• Record extracts:
——

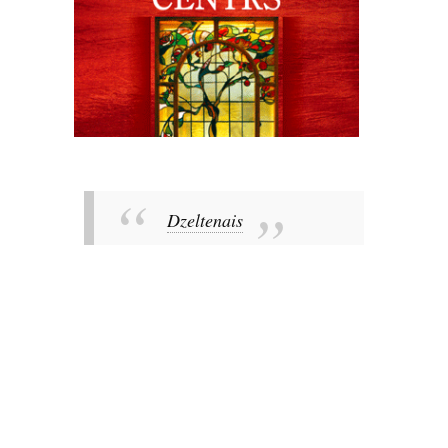
Dzeltenais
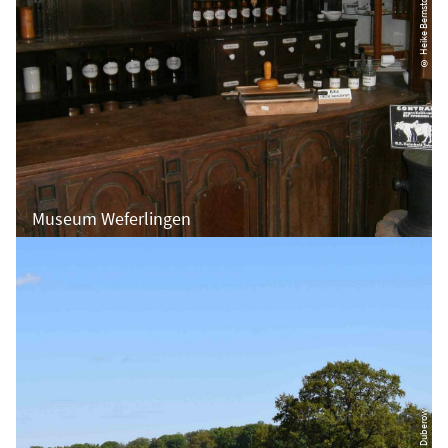
© Heike Bernstorff
Museum Weferlingen
© Kora Duberow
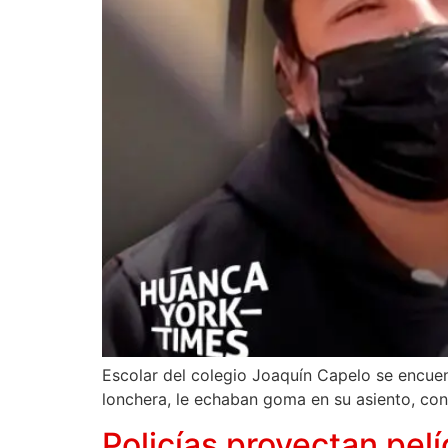
Escolar del colegio Joaquín Capelo se encue
lonchera, le echaban goma en su asiento, co
Policías proyectan pelí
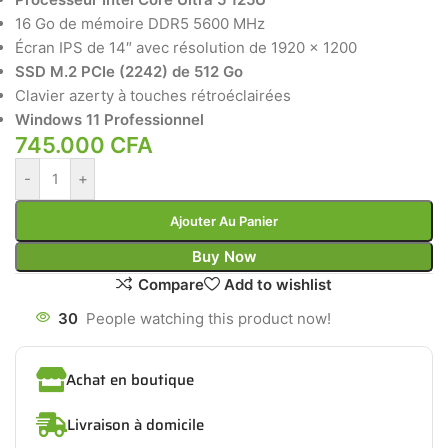
16 Go de mémoire DDR5 5600 MHz
Écran IPS de 14″ avec résolution de 1920 x 1200
SSD M.2 PCIe (2242) de 512 Go
Clavier azerty à touches rétroéclairées
Windows 11 Professionnel
745.000
CFA
-
+
Ajouter Au Panier
Buy Now
Compare
Add to wishlist
30
People watching this product now!
Achat en boutique
Livraison à domicile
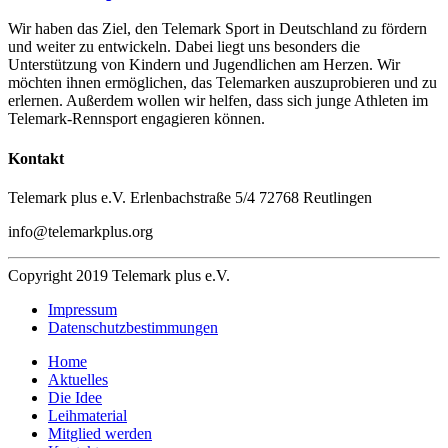
Wir haben das Ziel, den Telemark Sport in Deutschland zu fördern
und weiter zu entwickeln. Dabei liegt uns besonders die
Unterstützung von Kindern und Jugendlichen am Herzen. Wir
möchten ihnen ermöglichen, das Telemarken auszuprobieren und zu
erlernen. Außerdem wollen wir helfen, dass sich junge Athleten im
Telemark-Rennsport engagieren können.
Kontakt
Telemark plus e.V.
Erlenbachstraße 5/4
72768 Reutlingen
info@telemarkplus.org
Copyright 2019 Telemark plus e.V.
Impressum
Datenschutzbestimmungen
Home
Aktuelles
Die Idee
Leihmaterial
Mitglied werden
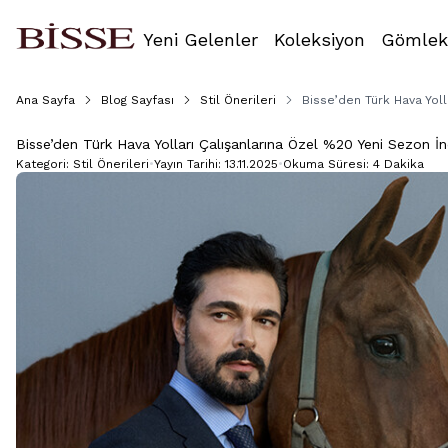
Yeni Gelenler
Koleksiyon
Gömlek
Ana Sayfa
Blog Sayfası
Stil Önerileri
Bisse’den Türk Hava Yoll
Bisse’den Türk Hava Yolları Çalışanlarına Özel %20 Yeni Sezon İn
Kategori:
Stil Önerileri
•
Yayın Tarihi:
13.11.2025
•
Okuma Süresi:
4 Dakika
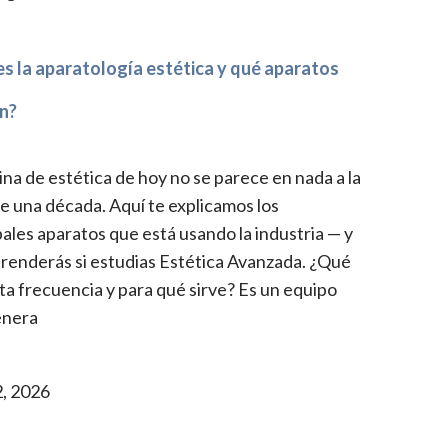
s la aparatología estética y qué aparatos
n?
ina de estética de hoy no se parece en nada a la
e una década. Aquí te explicamos los
pales aparatos que está usando la industria — y
renderás si estudias Estética Avanzada. ¿Qué
alta frecuencia y para qué sirve? Es un equipo
enera
2, 2026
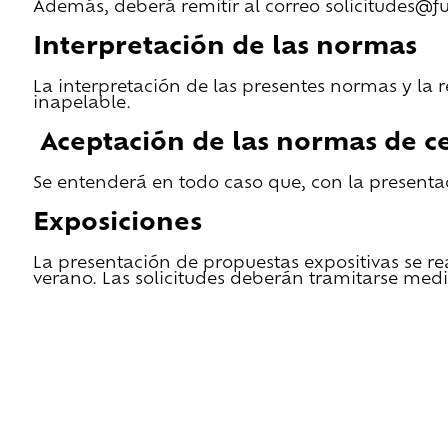
Además, deberá remitir al correo solicitudes@f
Interpretación de las normas
La interpretación de las presentes normas y la 
inapelable.
Aceptación de las normas de ce
Se entenderá en todo caso que, con la presentac
Exposiciones
La presentación de propuestas expositivas se re
verano. Las solicitudes deberán tramitarse medi
He leido las condiciones de cesión y quiero 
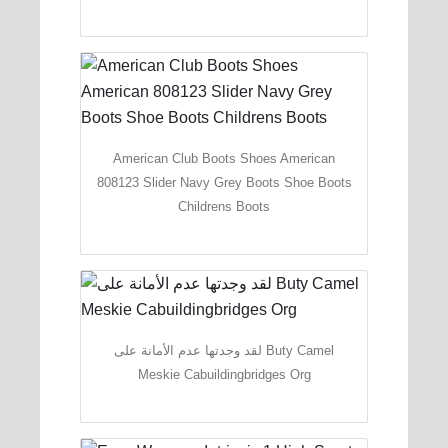
American Club Boots Shoes American
808123 Slider Navy Grey Boots Shoe Boots
Childrens Boots
لقد وجدتها عدم الأمانة على Buty Camel
Meskie Cabuildingbridges Org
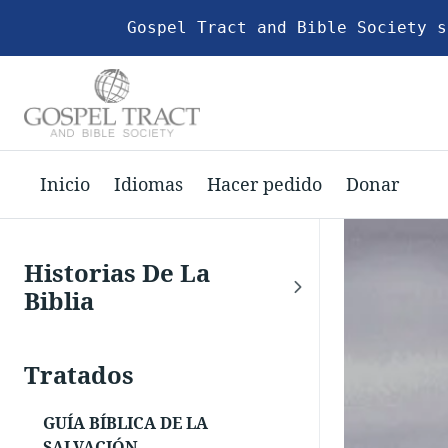
Gospel Tract and Bible Society s
Inicio
Idiomas
Hacer pedido
Donar
Historias De La
Biblia
Tratados
GUÍA BÍBLICA DE LA
SALVACIÓN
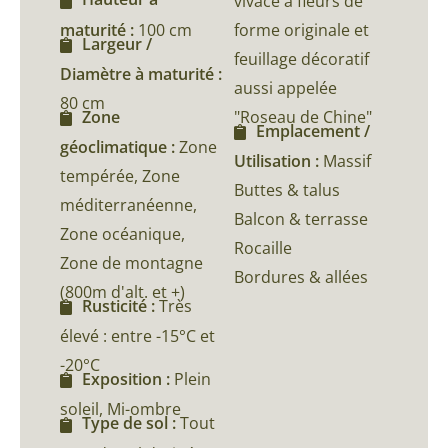
vivace à fleurs de
maturité :
100 cm
forme originale et
Largeur /
feuillage décoratif
Diamètre à maturité :
aussi appelée
80 cm
"Roseau de Chine"
Zone
Emplacement /
géoclimatique :
Zone
Utilisation :
Massif
tempérée, Zone
Buttes & talus
méditerranéenne,
Balcon & terrasse
Zone océanique,
Rocaille
Zone de montagne
Bordures & allées
(800m d'alt. et +)
Rusticité :
Très
élevé : entre -15°C et
-20°C
Exposition :
Plein
soleil, Mi-ombre
Type de sol :
Tout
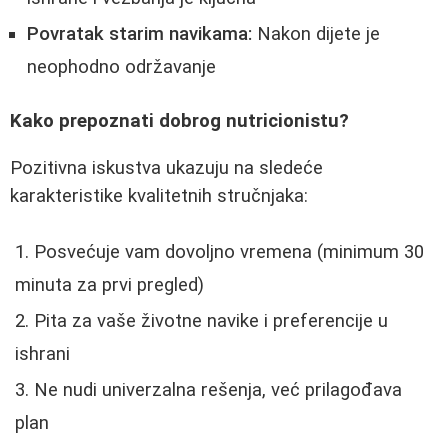
Povratak starim navikama:
Nakon dijete je
neophodno održavanje
Kako prepoznati dobrog nutricionistu?
Pozitivna iskustva ukazuju na sledeće
karakteristike kvalitetnih stručnjaka:
Posvećuje vam dovoljno vremena (minimum 30
minuta za prvi pregled)
Pita za vaše životne navike i preferencije u
ishrani
Ne nudi univerzalna rešenja, već prilagođava
plan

——

• What you need to do: Apart from the pictures, the entries above are to be repeated in full and exactly.

• Solved exercise:
Dzeltenais
© Heike Bernstorff
Museum Weferlingen
© Kora Duberow
Escolar del colegio Joaquín Capelo se encue
lonchera, le echaban goma en su asiento, co
Policías proyectan pelí
16 Go de mémoire DDR5 5600 MHz
Écran IPS de 14″ avec résolution de 1920 x 1200
SSD M.2 PCIe (2242) de 512 Go
Clavier azerty à touches rétroéclairées
Windows 11 Professionnel
745.000
CFA
-
+
Ajouter Au Panier
Buy Now
Compare
Add to wishlist
30
People watching this product now!
Achat en boutique
Livraison à domicile
Wir haben das Ziel, den Telemark Sport in Deutschland zu fördern
und weiter zu entwickeln. Dabei liegt uns besonders die
Unterstützung von Kindern und Jugendlichen am Herzen. Wir
möchten ihnen ermöglichen, das Telemarken auszuprobieren und zu
erlernen. Außerdem wollen wir helfen, dass sich junge Athleten im
Telemark-Rennsport engagieren können.
Kontakt
Telemark plus e.V.
Erlenbachstraße 5/4
72768 Reutlingen
info@telemarkplus.org
Copyright 2019 Telemark plus e.V.
Impressum
Datenschutzbestimmungen
Home
Aktuelles
Die Idee
Leihmaterial
Mitglied werden
Yeni Gelenler
Koleksiyon
Gömlek
Ana Sayfa
Blog Sayfası
Stil Önerileri
Bisse’den Türk Hava Yoll
Bisse’den Türk Hava Yolları Çalışanlarına Özel %20 Yeni Sezon İn
Kategori:
Stil Önerileri
•
Yayın Tarihi:
13.11.2025
•
Okuma Süresi:
4 Dakika
s la aparatología estética y qué aparatos
n?
ina de estética de hoy no se parece en nada a la
e una década. Aquí te explicamos los
pales aparatos que está usando la industria — y
renderás si estudias Estética Avanzada. ¿Qué
alta frecuencia y para qué sirve? Es un equipo
enera
2, 2026
Además, deberá remitir al correo solicitudes@f
Interpretación de las normas
La interpretación de las presentes normas y la 
inapelable.
Aceptación de las normas de ce
Se entenderá en todo caso que, con la presentac
Exposiciones
La presentación de propuestas expositivas se re
verano. Las solicitudes deberán tramitarse medi
He leido las condiciones de cesión y quiero 
American Club Boots Shoes American
808123 Slider Navy Grey Boots Shoe Boots
Childrens Boots
لقد وجدتها عدم الأمانة على Buty Camel
Meskie Cabuildingbridges Org
Gospel Tract and Bible Society s
Inicio
Idiomas
Hacer pedido
Donar
Historias De La
Biblia
Tratados
GUÍA BÍBLICA DE LA
SALVACIÓN
vivace à fleurs de
maturité :
100 cm
forme originale et
Largeur /
feuillage décoratif
Diamètre à maturité :
aussi appelée
80 cm
"Roseau de Chine"
Zone
Emplacement /
géoclimatique :
Zone
Utilisation :
Massif
tempérée, Zone
Buttes & talus
méditerranéenne,
Balcon & terrasse
Zone océanique,
Rocaille
Zone de montagne
Bordures & allées
(800m d'alt. et +)
Rusticité :
Très
élevé : entre -15°C et
-20°C
Exposition :
Plein
soleil, Mi-ombre
Type de sol :
Tout
Povratak starim navikama:
Nakon dijete je
neophodno održavanje
Kako prepoznati dobrog nutricionistu?
Pozitivna iskustva ukazuju na sledeće
karakteristike kvalitetnih stručnjaka:
Posvećuje vam dovoljno vremena (minimum 30
minuta za prvi pregled)
Pita za vaše životne navike i preferencije u
ishrani
Ne nudi univerzalna rešenja, već prilagođava
plan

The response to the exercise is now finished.